Associate Vice President, Transportation Systems

Iteris, Inc.1700 Carnegie Avenue, Suite 100

Santa Ana, CA

82705-5551

+1-303-905-7008

[email protected]

ABSTRACT

In 2009, the Minnesota Department of Transportation selected an Arterial Travel Time

Measurement System using Bluetooth Technology as part of its 2009-2010 ITS Innovative

Idea Program. The project deploys 8 Bluetooth readers along CSAH 81 together with a

central web based analysis software. One key goal of this project is to demonstrate how the

travel time information may be used as a performance measure for arterial traffic

management and operations. This paper provides the results of this deployment and draws

conclusions for the use of Bluetooth based data collection for arterial traffic operations and 

 performance management.

KEY WORDS

Bluetooth based data collection, travel times, traffic signal operations, performance

management

INTRODUCTION

Accurate measurements of travel time – provided in “real time” and collected for statistical

analysis – can be very beneficial in the management and operation of an arterial network.

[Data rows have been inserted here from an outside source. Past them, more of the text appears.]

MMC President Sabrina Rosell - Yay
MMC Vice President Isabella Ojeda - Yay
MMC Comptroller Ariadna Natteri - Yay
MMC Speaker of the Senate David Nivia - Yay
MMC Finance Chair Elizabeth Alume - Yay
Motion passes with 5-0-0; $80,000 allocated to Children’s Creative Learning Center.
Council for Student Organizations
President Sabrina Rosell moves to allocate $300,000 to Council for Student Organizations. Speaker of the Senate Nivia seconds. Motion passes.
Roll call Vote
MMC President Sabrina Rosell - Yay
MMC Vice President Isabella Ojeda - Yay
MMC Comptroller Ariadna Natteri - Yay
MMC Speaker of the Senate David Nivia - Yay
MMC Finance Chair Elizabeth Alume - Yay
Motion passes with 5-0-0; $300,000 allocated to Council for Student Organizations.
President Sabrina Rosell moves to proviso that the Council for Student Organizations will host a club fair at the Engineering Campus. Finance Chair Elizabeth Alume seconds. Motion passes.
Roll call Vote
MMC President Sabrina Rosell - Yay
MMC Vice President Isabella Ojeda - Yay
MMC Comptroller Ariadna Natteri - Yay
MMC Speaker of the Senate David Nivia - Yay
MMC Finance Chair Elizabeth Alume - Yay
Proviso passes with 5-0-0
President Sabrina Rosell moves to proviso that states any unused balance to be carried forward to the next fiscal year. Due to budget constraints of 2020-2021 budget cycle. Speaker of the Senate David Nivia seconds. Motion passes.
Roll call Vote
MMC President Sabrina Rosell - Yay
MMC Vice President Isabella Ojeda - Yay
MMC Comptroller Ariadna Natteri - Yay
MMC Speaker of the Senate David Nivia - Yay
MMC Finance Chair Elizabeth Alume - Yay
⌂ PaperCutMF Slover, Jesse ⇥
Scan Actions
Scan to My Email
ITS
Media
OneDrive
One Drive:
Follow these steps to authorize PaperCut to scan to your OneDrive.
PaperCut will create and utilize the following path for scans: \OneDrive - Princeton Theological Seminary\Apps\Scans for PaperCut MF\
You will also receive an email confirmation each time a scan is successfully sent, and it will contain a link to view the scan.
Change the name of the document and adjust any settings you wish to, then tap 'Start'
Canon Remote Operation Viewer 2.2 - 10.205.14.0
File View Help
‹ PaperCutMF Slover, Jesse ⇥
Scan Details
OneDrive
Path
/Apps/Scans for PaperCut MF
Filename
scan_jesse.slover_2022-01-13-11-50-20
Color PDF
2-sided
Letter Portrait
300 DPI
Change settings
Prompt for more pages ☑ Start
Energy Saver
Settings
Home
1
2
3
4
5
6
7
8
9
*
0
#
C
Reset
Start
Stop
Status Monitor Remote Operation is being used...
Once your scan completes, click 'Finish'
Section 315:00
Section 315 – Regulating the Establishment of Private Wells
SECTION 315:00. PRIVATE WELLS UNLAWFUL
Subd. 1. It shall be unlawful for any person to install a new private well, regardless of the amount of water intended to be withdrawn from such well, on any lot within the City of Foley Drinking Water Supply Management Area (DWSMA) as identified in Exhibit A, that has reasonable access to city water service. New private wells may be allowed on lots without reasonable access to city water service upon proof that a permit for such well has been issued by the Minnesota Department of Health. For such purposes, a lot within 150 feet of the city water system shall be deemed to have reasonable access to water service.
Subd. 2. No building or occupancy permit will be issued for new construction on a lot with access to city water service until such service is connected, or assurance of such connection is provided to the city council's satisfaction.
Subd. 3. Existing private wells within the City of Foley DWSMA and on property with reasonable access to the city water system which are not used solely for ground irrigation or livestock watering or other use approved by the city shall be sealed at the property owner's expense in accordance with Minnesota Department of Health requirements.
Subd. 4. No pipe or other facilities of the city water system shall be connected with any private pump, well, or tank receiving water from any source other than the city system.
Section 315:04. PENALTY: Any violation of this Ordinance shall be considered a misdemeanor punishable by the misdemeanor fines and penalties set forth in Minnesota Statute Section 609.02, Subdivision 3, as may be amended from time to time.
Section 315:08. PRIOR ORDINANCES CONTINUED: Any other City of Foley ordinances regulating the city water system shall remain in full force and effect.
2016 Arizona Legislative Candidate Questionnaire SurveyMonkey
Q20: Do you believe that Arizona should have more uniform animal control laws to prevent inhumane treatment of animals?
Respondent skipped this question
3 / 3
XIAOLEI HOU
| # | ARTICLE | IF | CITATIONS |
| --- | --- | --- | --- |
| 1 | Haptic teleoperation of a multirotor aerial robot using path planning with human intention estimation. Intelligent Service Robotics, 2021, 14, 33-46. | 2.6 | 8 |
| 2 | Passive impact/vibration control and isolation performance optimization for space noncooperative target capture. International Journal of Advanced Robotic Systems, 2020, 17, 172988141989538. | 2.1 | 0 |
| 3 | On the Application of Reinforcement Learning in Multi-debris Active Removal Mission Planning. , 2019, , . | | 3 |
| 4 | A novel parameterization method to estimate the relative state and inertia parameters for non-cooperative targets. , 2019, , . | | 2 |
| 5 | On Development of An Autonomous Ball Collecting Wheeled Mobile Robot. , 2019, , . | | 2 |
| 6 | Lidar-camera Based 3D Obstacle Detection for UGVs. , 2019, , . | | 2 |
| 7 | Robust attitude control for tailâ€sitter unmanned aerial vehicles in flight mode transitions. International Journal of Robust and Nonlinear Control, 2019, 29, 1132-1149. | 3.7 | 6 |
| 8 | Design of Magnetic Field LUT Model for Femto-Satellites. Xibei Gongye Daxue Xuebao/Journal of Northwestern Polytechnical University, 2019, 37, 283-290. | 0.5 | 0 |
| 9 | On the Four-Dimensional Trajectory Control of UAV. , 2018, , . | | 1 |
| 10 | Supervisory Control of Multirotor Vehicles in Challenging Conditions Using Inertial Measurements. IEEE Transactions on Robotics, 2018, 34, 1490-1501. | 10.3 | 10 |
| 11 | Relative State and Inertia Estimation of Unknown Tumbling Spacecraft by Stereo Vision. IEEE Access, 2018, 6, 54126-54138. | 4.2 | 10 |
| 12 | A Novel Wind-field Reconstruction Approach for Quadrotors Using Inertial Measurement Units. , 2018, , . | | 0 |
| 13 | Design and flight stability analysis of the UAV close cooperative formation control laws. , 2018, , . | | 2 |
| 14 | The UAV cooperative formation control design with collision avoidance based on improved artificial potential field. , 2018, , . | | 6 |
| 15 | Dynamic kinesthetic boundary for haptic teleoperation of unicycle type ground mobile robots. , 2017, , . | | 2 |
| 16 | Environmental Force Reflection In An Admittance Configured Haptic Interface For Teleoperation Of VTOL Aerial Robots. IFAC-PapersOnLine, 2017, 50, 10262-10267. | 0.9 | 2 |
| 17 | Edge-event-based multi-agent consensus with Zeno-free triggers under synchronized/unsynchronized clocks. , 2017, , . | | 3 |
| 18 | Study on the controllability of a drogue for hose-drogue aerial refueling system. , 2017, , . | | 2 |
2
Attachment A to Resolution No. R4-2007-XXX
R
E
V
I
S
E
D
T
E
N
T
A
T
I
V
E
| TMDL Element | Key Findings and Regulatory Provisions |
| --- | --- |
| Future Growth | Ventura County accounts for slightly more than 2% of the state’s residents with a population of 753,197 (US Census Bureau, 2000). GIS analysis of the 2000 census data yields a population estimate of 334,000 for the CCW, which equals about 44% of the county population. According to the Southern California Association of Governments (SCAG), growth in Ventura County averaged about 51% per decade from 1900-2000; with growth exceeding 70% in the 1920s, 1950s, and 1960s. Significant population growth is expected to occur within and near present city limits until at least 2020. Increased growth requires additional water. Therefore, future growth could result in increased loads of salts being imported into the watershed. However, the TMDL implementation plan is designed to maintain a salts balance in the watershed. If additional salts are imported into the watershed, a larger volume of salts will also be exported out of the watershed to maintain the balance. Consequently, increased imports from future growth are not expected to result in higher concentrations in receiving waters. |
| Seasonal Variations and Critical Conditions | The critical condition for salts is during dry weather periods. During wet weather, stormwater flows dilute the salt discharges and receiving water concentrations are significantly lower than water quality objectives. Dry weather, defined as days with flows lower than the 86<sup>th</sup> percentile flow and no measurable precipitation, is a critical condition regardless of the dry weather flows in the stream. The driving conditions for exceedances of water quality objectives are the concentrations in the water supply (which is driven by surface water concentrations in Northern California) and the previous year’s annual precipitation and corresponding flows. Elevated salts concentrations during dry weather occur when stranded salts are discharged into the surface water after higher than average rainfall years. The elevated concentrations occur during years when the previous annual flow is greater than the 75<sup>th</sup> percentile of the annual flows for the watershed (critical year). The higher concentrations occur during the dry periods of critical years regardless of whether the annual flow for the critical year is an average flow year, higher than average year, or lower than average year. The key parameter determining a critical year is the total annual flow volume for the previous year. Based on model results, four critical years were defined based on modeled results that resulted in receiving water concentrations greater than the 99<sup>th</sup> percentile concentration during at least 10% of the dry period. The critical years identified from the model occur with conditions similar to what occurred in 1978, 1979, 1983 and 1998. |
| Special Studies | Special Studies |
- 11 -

As

summarized in a recent study in Denver (1), measuring and monitoring arterial travel times

can provide:

•  Traffic signal operators with the tools to better monitor their signal systems and the data

necessary to make informed and timely operational decisions (e.g., development and 

selection of optimum timing plans);

•  Planning information to other stakeholders such as City and regional transportation

 planners, transportation boards or City Councils;

•  Useful traveler information disseminated to the public.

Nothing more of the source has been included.